## [WHAT YOU SHOULD DO]
Can you extend the QEMU mailing-list reply on the precopy notifier chain, picking up right after its last line?

## [SELECTED EXTRACT]
-*-

[Date Prev][Date Next][Thread Prev][Thread Next][Date Index][Thread Index]
Re: [Qemu-devel] [PATCH v9 5/8] migration/ram.c: add a notifier chain fo
From: |
Peter Xu |
Subject: |
Re: [Qemu-devel] [PATCH v9 5/8] migration/ram.c: add a notifier chain for precopy |
Date: |
Thu, 29 Nov 2018 13:47:22 +0800 |
User-agent: |
Mutt/1.10.1 (2018-07-13) |
On Thu, Nov 29, 2018 at 01:10:14PM +0800, Peter Xu wrote:
> On Thu, Nov 29, 2018 at 11:40:57AM +0800, Wei Wang wrote:
> > On 11/28/2018 05:32 PM, Peter Xu wrote:
> > >
> > > So what I am worrying here are corner cases where we might forget to
> > > stop the hinting. I'm fabricating one example sequence of events:
> > >
> > > (start migration)
> > > START_MIGRATION
> > > BEFORE_SYNC
> > > AFTER_SYNC
> > > ...
> > > BEFORE_SYNC
> > > AFTER_SYNC
> > > (some SaveStateEntry failed rather than RAM, then
> > > migration_detect_error returned MIG_THR_ERR_FATAL so we need to
> > > fail the migration, however when running the previous
> > > ram_save_iterate for RAM's specific SaveStateEntry we didn't see
> > > any error so no ERROR event detected)
> > >
> > > Then it seems the hinting will last forever. Considering that now I'm
> > > not sure whether this can be done ram-only, since even if you capture
> > > ram_save_complete() and at the same time you introduce PRECOPY_END you
> > > may still miss the PRECOPY_END event since AFAIU ram_save_complete()
> > > won't be called at all in this case.
> > >
> > > Could this happen?
> >
> > Thanks, indeed this case could happen if we add PRECOPY_END in
> > ram_save_complete.
> >
> > How about putting PRECOPY_END in ram_save_cleanup?
> > I think it would be called in any case.
>
> Sounds good.
>
> >
> > I'm also thinking probably we don't need PRECOPY_ERR when we have
> > PRECOPY_END,
> > and what do you think of the notifier names below:
> >
> > +typedef enum PrecopyNotifyReason {
> > + PRECOPY_NOTIFY_RAM_SAVE_END = 0,
> > + PRECOPY_NOTIFY_RAM_SAVE_START = 1,
> > + PRECOPY_NOTIFY_RAM_SAVE_BEFORE_SYNC_BITMAP = 2,
> > + PRECOPY_NOTIFY_RAM_SAVE_AFTER_SYNC_BITMAP = 3,
> > + PRECOPY_NOTIFY_RAM_SAVE_MAX = 4,
> > +} PrecopyNotifyReason;
>
> (please see below [1]...)
>
> >
> >
> > >
> > > >
> > > > > [1]
> > > > >
> > > > > > > Another thing to mention about the "reasons" (though I see it more
> > > > > > > like "events"): have you thought about adding a
> > > > > > > PRECOPY_NOTIFY_END?
> > > > > > > It might help in some cases:
> > > > > > >
> > > > > > > - then you don't need to trickily export the
> > > > > > > migrate_postcopy()

-*-

## [SUPPLIED MATERIAL]
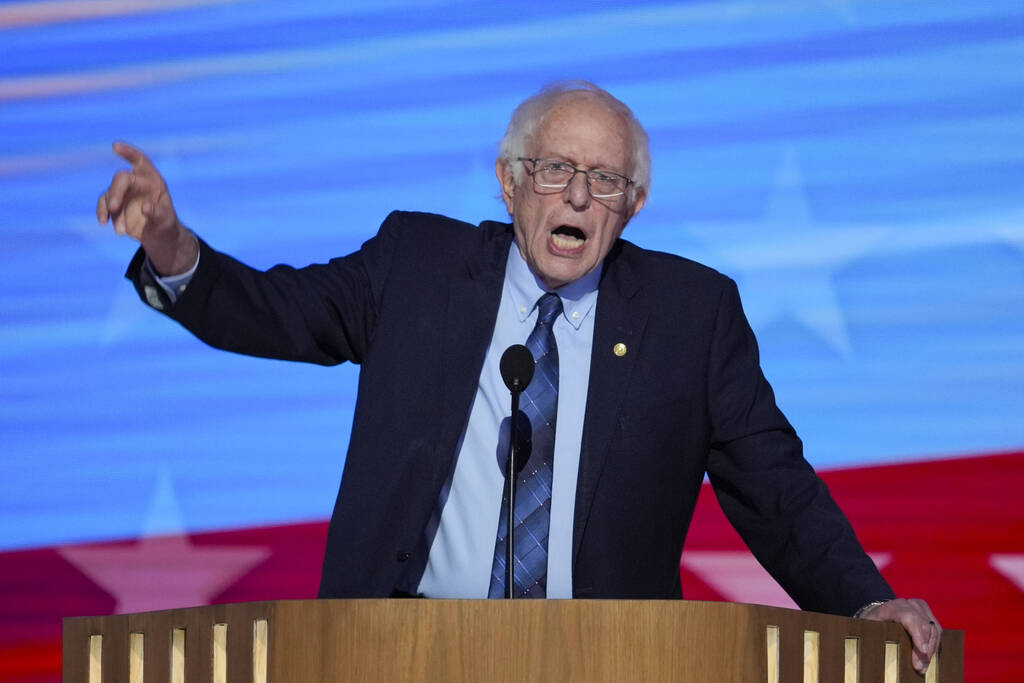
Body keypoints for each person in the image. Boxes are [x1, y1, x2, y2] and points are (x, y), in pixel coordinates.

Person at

-*-

## [EXERCISE RESULT]
> > > > > > > since you'll notify that before postcopy starts
> > > > > > I'm thinking probably we don't need to export migrate_postcopy even
> > > > > > now.
> > > > > > It's more like a sanity check, and not needed because now we have
> > > > > > the
> > > > > > notifier registered to the precopy specific callchain, which has
> > > > > > ensured
> > > > > > that
> > > > > > it is invoked via precopy.
> > > > > But postcopy will always start with precopy, no?
> > > > Yes, but I think we could add the check in precopy_notify()
> > > I'm not sure that's good. If the notifier could potentially have
> > > other user, they might still work with postcopy, and they might expect
> > > e.g. BEFORE_SYNC to be called for every sync, even if it's at the
> > > precopy stage of a postcopy.
> >
> > I think this precopy notifier callchain is expected to be used only for
> > the precopy mode. Postcopy has its dedicated notifier callchain that
> > users could use.
> >
> > How about changing the migrate_postcopy() check to "ms->start_postcopy":
> >
> > bool migration_postcopy_start(void)
> > {
> > MigrationState *s;
> >
> > s = migrate_get_current();
> >
> > return atomic_read(&s->start_postcopy);
> > }
> >
> >
> > static void precopy_notify(PrecopyNotifyReason reason)
> > {
> > if (migration_postcopy_start())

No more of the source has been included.